Les psychologues de l'éducation nationale sont formés à l'INETOP-CNAM (41, rue Gay-Lussac à Paris), ou dans l'un des cinq centres régionaux de formation : Lille, Nancy, Rennes, Aix-en-Provence et Lyon. Tous ces centres de formation sont intégrés à l'Université, on y forme des psychologues titulaires du titre de psychologue et reconnus comme tel.l.e.s par les Agences régionales de sante (ARS) et, à ce titre, détenteurs d'un numéro ADELI. Le concours d'entrée, très exigeant, est réservé aux titulaires a minima d'une licence de psychologie et d'une inscription en master (M2) de psychologie.

- Activités -
• 1. Dans le texte sur la formation des psychologues de l'éducation nationale, reprenez le passage situé entre "Les psychologues de" et "(M2) de psychologie.", bornes incluses, en renommant "centres" en "instituts".
• 2. Répondez à ces questions sur le texte consacré à la formation des psychologues de l'éducation nationale.
(a) À quelle adresse se trouve l'INETOP-CNAM ?
(b) Combien de centres régionaux de formation le texte mentionne-t-il ?
(c) Quels diplômes faut-il au minimum pour se présenter au concours d'entrée ?
• 3. Poursuivez, s'il vous plaît, le texte sur la formation des psychologues de l'éducation nationale à partir de sa dernière phrase.

- Données fournies -
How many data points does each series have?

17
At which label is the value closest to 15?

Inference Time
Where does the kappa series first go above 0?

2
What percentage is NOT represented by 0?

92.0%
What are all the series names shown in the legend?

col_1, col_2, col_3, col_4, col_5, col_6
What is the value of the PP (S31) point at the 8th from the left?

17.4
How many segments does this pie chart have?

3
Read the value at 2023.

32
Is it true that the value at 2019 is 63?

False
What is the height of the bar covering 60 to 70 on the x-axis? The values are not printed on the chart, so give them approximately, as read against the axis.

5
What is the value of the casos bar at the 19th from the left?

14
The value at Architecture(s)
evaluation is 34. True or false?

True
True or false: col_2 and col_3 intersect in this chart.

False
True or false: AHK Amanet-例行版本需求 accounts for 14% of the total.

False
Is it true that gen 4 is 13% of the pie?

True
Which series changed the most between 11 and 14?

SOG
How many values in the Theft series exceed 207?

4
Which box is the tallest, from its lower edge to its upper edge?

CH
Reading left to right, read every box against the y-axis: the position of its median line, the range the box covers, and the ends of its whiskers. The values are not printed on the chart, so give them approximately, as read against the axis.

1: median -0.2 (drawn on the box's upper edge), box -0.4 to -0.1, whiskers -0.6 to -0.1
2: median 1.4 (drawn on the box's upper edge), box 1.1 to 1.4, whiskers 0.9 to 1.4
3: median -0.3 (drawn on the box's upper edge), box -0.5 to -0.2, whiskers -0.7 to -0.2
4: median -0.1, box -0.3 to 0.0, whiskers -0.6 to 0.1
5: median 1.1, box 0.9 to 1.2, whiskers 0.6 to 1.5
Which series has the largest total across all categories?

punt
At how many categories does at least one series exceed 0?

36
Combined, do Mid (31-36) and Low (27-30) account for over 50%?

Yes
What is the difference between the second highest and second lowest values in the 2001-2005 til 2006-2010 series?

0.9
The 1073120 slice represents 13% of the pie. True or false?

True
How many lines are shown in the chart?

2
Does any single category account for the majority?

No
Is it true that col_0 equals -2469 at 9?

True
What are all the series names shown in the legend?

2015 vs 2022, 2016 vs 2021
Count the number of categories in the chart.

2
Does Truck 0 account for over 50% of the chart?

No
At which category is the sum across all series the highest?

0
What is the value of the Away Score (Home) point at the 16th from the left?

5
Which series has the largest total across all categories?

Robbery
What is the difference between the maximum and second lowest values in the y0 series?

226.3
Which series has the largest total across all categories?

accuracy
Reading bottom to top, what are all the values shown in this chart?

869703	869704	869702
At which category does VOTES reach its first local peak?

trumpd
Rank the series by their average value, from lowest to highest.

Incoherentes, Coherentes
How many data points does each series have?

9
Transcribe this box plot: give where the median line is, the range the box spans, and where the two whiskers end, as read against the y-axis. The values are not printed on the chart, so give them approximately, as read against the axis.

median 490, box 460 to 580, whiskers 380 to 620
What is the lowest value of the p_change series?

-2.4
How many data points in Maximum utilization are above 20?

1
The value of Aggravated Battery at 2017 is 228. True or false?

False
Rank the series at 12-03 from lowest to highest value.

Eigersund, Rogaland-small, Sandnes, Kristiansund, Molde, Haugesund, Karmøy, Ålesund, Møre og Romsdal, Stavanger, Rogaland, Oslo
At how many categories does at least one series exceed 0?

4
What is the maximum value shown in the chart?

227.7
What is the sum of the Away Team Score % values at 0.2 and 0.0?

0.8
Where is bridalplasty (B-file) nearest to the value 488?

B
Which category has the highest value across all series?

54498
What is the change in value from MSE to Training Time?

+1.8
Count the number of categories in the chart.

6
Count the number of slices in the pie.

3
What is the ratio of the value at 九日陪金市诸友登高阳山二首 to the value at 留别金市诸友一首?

- Résultats attendus -
• 1.
Les psychologues de l'éducation nationale sont formés à l'INETOP-CNAM (41, rue Gay-Lussac à Paris), ou dans l'un des cinq instituts régionaux de formation : Lille, Nancy, Rennes, Aix-en-Provence et Lyon. Tous ces instituts de formation sont intégrés à l'Université, on y forme des psychologues titulaires du titre de psychologue et reconnus comme tel.l.e.s par les Agences régionales de sante (ARS) et, à ce titre, détenteurs d'un numéro ADELI. Le concours d'entrée, très exigeant, est réservé aux titulaires a minima d'une licence de psychologie et d'une inscription en master (M2) de psychologie.

• 2.
(a) Au 41, rue Gay-Lussac à Paris.
(b) Cinq.
(c) Une licence de psychologie et une inscription en master (M2) de psychologie.

• 3.
Le CIO est un service public gratuit, compétent, spécialisé
À l'issue de leur formation universitaire, les psychologues de l'éducation nationale sont nommés dans les Centres d'information et d'orientation (CIO). Ces derniers constituent un réseau national public et gratuit de grande compétence reconnue pour le conseil en orientation scolaire et professionnelle, la pédagogie de l'orientation (Parcours avenir), l'évaluation des compétences et la prévention du décrochage scolaire.
Chaque CIO collabore étroitement avec un ensemble d'établissements publics de sa zone géographique (collèges, lycées, universités) mais aussi, sous des formes allégées, avec les établissements privés sous contrat avec l'État ainsi qu'avec les Centres de formation d'apprentis. En moyenne, le temps de travail des psychologues effectué en établissement scolaire oscille entre 60 et 75% de leur temps de travail global.
Halte aux coachs privés !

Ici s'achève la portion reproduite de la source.